FWD生命への評判は良くはなさそうですが、がん保険自体への評価は高めです。「FPが選んだオリコン終身型がん保険 ランキング2024」では、FWDがんベスト・ゴールドは10社中4位です。この調査は30人の専門家(ファイナンシャルプランナー)が回答した調査のため、専門家からの評価は高めだと分かります。保険料と保障のバランスが評価されたのかもしれません。

FWDがんベスト・ゴールドのランキング結果(出典:オリコン公式HP「おすすめのがん保険商品ランキング2024」)

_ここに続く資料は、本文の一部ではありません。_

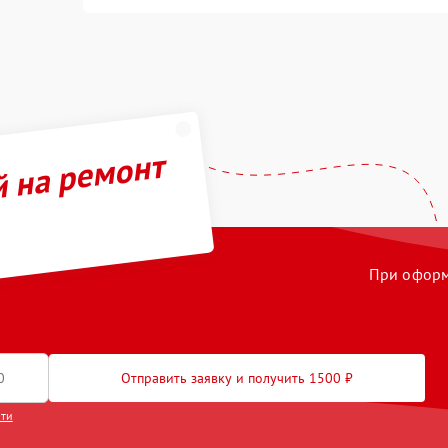
й на ремонт
При оформл
Отправить заявку и получить 1500 ₽
сти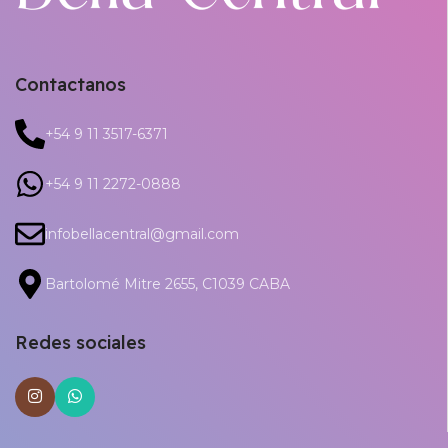
Contactanos
+54 9 11 3517-6371
+54 9 11 2272-0888
infobellacentral@gmail.com
Bartolomé Mitre 2655, C1039 CABA
Redes sociales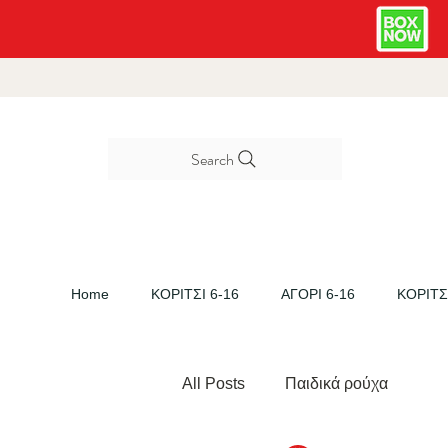
Search
Home
ΚΟΡΙΤΣΙ 6-16
ΑΓΟΡΙ 6-16
ΚΟΡΙΤΣΙ
All Posts
Παιδικά ρούχα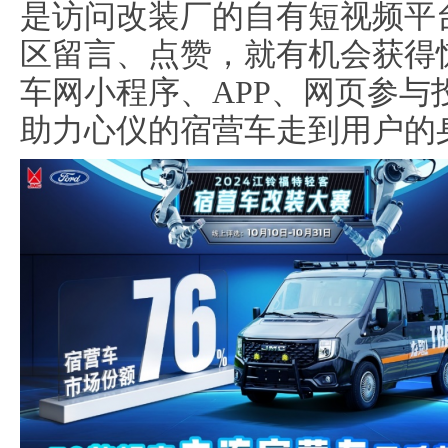
是访问改装厂的自有短视频平
区留言、点赞，就有机会获得
车网小程序、APP、网页参与
助力心仪的宿营车走到用户的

以上のデータから考えるとFWD生命の評判は良くなさそうで、がんベストゴールドの評判も微妙です。FWD生命の評判は苦情数や各種調査から明らかですが、がん保険については良いとも悪いとも言い難いです。FPからの評価は悪くなさそうで契約数も伸びてはいますが、加入者の声は絶対的に良いという感はありません。がん保険自体の評判は微妙というより普通といってもいいかもしれません。

総合評価・おすすめか?

結論としては、FWDがんベスト・ゴールドは悪くない保険です。デメリットもありますが、全体的に見ればバランスが取れた保険です。少し分かりにくい点や評判面で気がかりな点もありますが、それを把握した上でなら検討しても良い保険でしょう。

一方で充実した保障を追求するなら、アフラック・チューリッヒ・メットライフあたりのがん保険を検討すべきでしょう。この保険よりも保険料を抑えるならコープの団体がん保険・なないろ生命あたりを検討する必要があります。